私が5回告白してやっと付き合えることになったソラ君。
  ・・・
同期だったって言うのは、ソラ君は高学歴で要領の良いスーパーエリートだったので、今はもう同期だったけど上司になった。

1年付き合って、(私のアパートより二倍広い)ソラ君の家に転がり込んで、同棲を始めて半年。

彼は私の“ジュウジュン”な所を好きでいてくれたらしい。

従順と言う言葉を辞書で一応引いてみた。

性質・態度などがすなおで、人に逆らわないこと。おとなしくて人の言うことをよく聞くこと。また、そのさま。

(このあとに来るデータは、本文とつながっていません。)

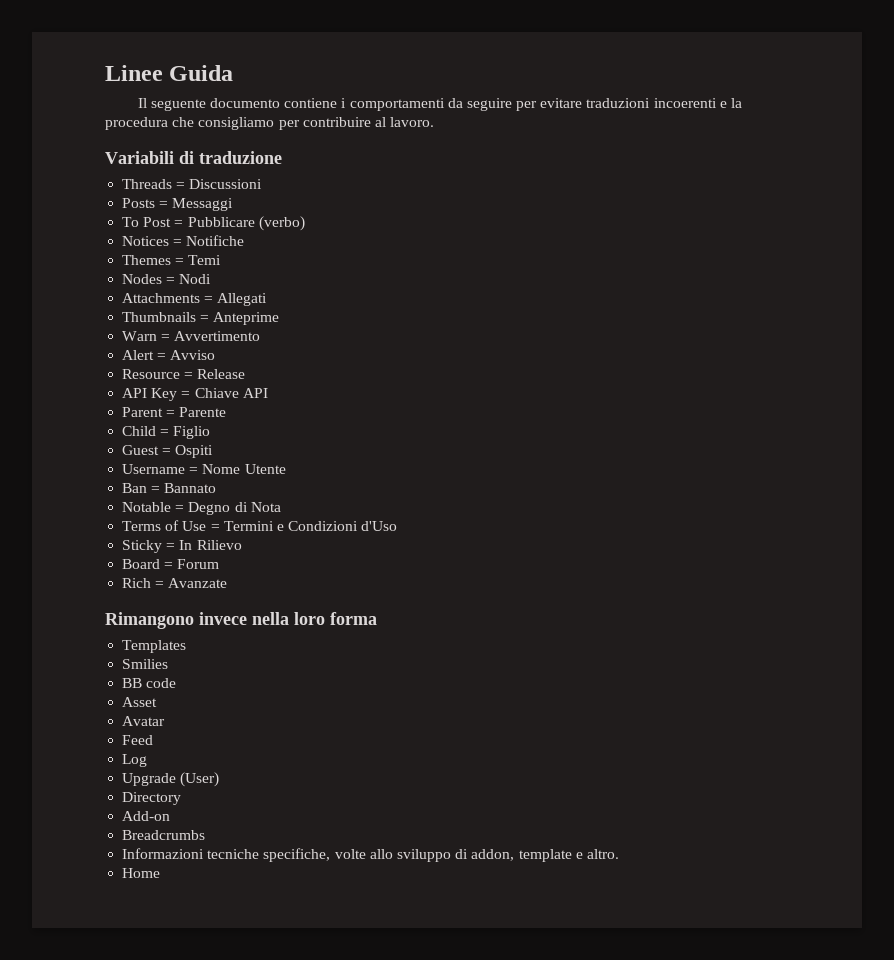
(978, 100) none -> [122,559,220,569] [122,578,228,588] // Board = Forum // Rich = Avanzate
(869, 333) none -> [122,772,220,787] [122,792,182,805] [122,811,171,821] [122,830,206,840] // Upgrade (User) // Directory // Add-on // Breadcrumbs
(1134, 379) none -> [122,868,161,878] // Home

私はその意味の中で“すなお”というワードだけ受け止めることにした。

そっかあ、ソラ君は私のすなおな所が好きなんだあ。そっかあ。


「バカじゃないの、犬じゃんそれ」

「違うよっ、家政婦だよ!」

「朝から泣かせないでお願い」


同期の菅ちゃんは、隣でパソコンで資料を作りながら頭を抱えた。

月曜日でも私は全然憂鬱じゃない。だってソラ君と帰る場所は同じだから。

春の昼下がりの事務室はぽかぽかしてて気持ちいいし、仕事も捗る。


「そんなことよりあんたいい加減デスクトップの画像海空さんにするのやめなよ…」

「すごいでしょこれ!? 入社式の写真ソラ君のとこだけ切り抜いて拡大したの!」

「そのちょっと写ってる肩私の肩だからね切り取られてるけど」

「ソラ君と出会ってもう3年かあ~」

「今でも覚えてるよ…、入社前の新人だけの飲み会で、皆が海空(ミソラ)さんのこと恐れてたのにずけずけ話しかけてたクルミのこと…」

「だってすごくない!? ロサンゼルス出身で高学歴でインターンのプレゼンで1位とった期待の新人って! そりゃ話しかけたいよ!」

「普通話しかけらんないでしょう余計……」

「しかもいい人だったし!」

「あの時はね……、上に行くほどだんだん本性表してきたけどね……」

「あー、はやく会いたい」

「クルミも本社いけるよう頑張るしかないね」

「うぬっ」


ソラ君の帰りは私より1時間遅い。

だからいつも私が先に帰ってご飯をつくって待ってる。

そりゃ仕事で疲れてるしすぐ寝たいけど、でも全然苦じゃない。

私が作った料理を、ソラ君が食べてくれる。それだけでいいの。

昔から恋人に貢ぐ…間違った恋人に傅く…いや違う恋人に尽くすことは苦じゃないし、むしろそれが生きがいだったから。

それが特に何もできない私の唯一の長所だし(正直長所かどうかは微妙だが)、ソラ君に尽くすことが私のライフスタイルになってるし。